# Logistic PCA

`logisticPCA` is an R package for dimensionality reduction of binary data. Please note that it is still in the very early stages of development and the conventions will possibly change in the future. A manuscript describing logistic PCA can be found here. ## Installation

To install R, visit r-project.org/.

``install.packages("logisticPCA")``

To install the development version, first install `devtools` from CRAN. Then run the following commands.

``````# install.packages("devtools")
library("devtools")
install_github("andland/logisticPCA")``````

## Classes

Three types of dimensionality reduction are given. For all the functions, the user must supply the desired dimension `k`. The data must be an `n x d` matrix comprised of binary variables (i.e. all `0`'s and `1`'s).

### Logistic PCA

`logisticPCA()` estimates the natural parameters of a Bernoulli distribution in a lower dimensional space. This is done by projecting the natural parameters from the saturated model. A rank-`k` projection matrix, or equivalently a `d x k` orthogonal matrix `U`, is solved for to minimize the Bernoulli deviance. Since the natural parameters from the saturated model are either negative or positive infinity, an additional tuning parameter `m` is needed to approximate them. You can use `cv.lpca()` to select `m` by cross validation. Typical values are in the range of `3` to `10`.

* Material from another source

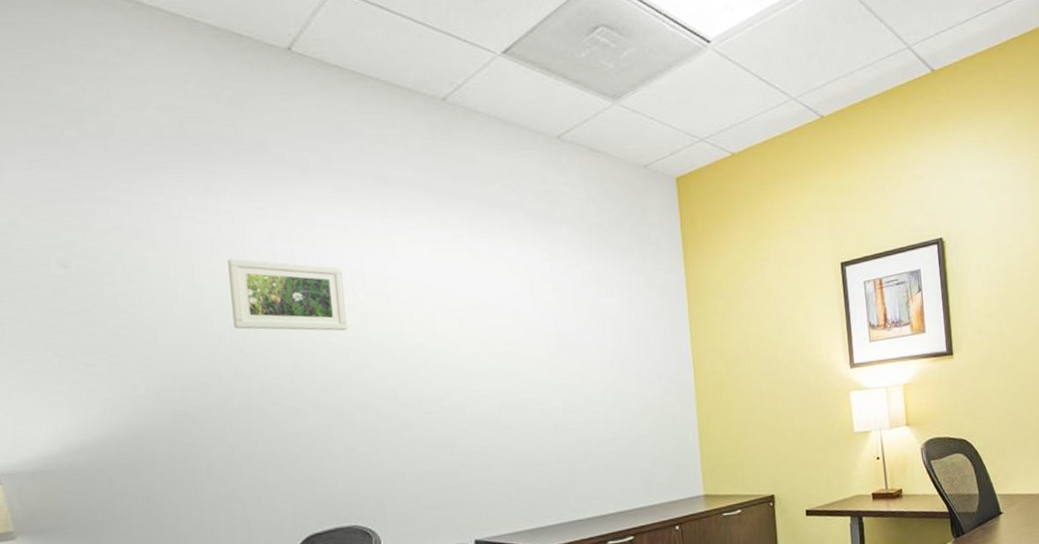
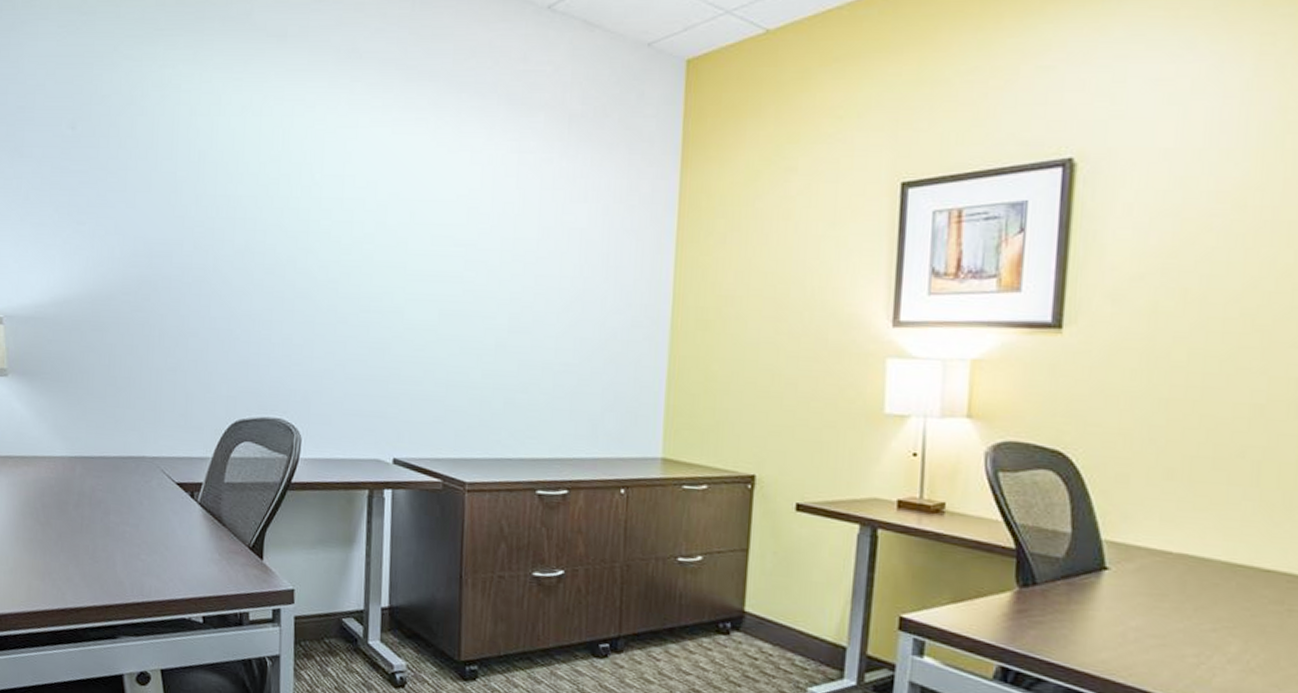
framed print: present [227,258,348,331] -> none [199,129,303,213]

`mu` is a main effects vector of length `d` and `U` is the `d x k` loadings matrix.

### Logistic SVD

`logisticSVD()` estimates the natural parameters by a matrix factorization. `mu` is a main effects vector of length `d`, `B` is the `d x k` loadings matrix, and `A` is the `n x k` principal component score matrix.

### Convex Logistic PCA

`convexLogisticPCA()` relaxes the problem of solving for a projection matrix to solving for a matrix in the `k`-dimensional Fantope, which is the convex hull of rank-`k` projection matrices. This has the advantage that the global minimum can be obtained efficiently. The disadvantage is that the `k`-dimensional Fantope solution may have a rank much larger than `k`, which reduces interpretability. It is also necessary to specify `m` in this function.

`mu` is a main effects vector of length `d`, `H` is the `d x d` Fantope matrix, and `U` is the `d x k` loadings matrix, which are the first `k` eigenvectors of `H`.

## Methods

Each of the classes has associated methods to make data analysis easier.

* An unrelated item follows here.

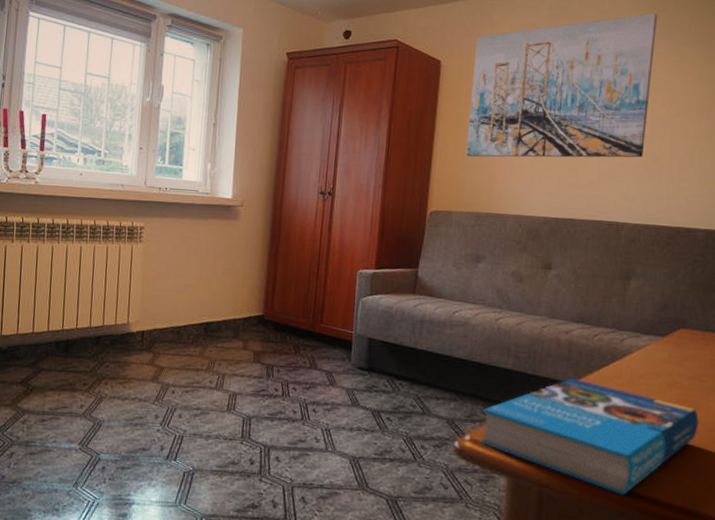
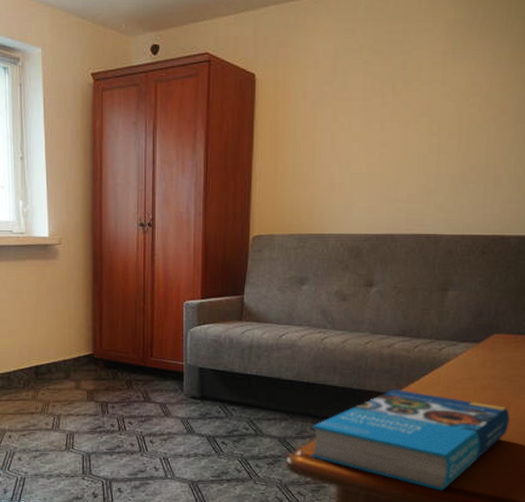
wall art: present [466,12,658,158] -> none [286,10,475,177]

• `print()`: Prints a summary of the fitted model.
• `fitted()`: Fits the low dimensional matrix of either natural parameters or probabilities.
• `predict()`: Predicts the PCs on new data. Can also predict the low dimensional matrix of natural parameters or probabilities on new data.
• `plot()`: Either plots the deviance trace, the first two PC loadings, or the first two PC scores using the package `ggplot2`.

In addition, there are functions for performing cross validation.

• `cv.lpca()`, `cv.lsvd()`, `cv.clpca()`: Run cross validation over the rows of the matrix to assess the fit of `m` and/or `k`.
• `plot.cv()`: Plots the results of the `cv()` method.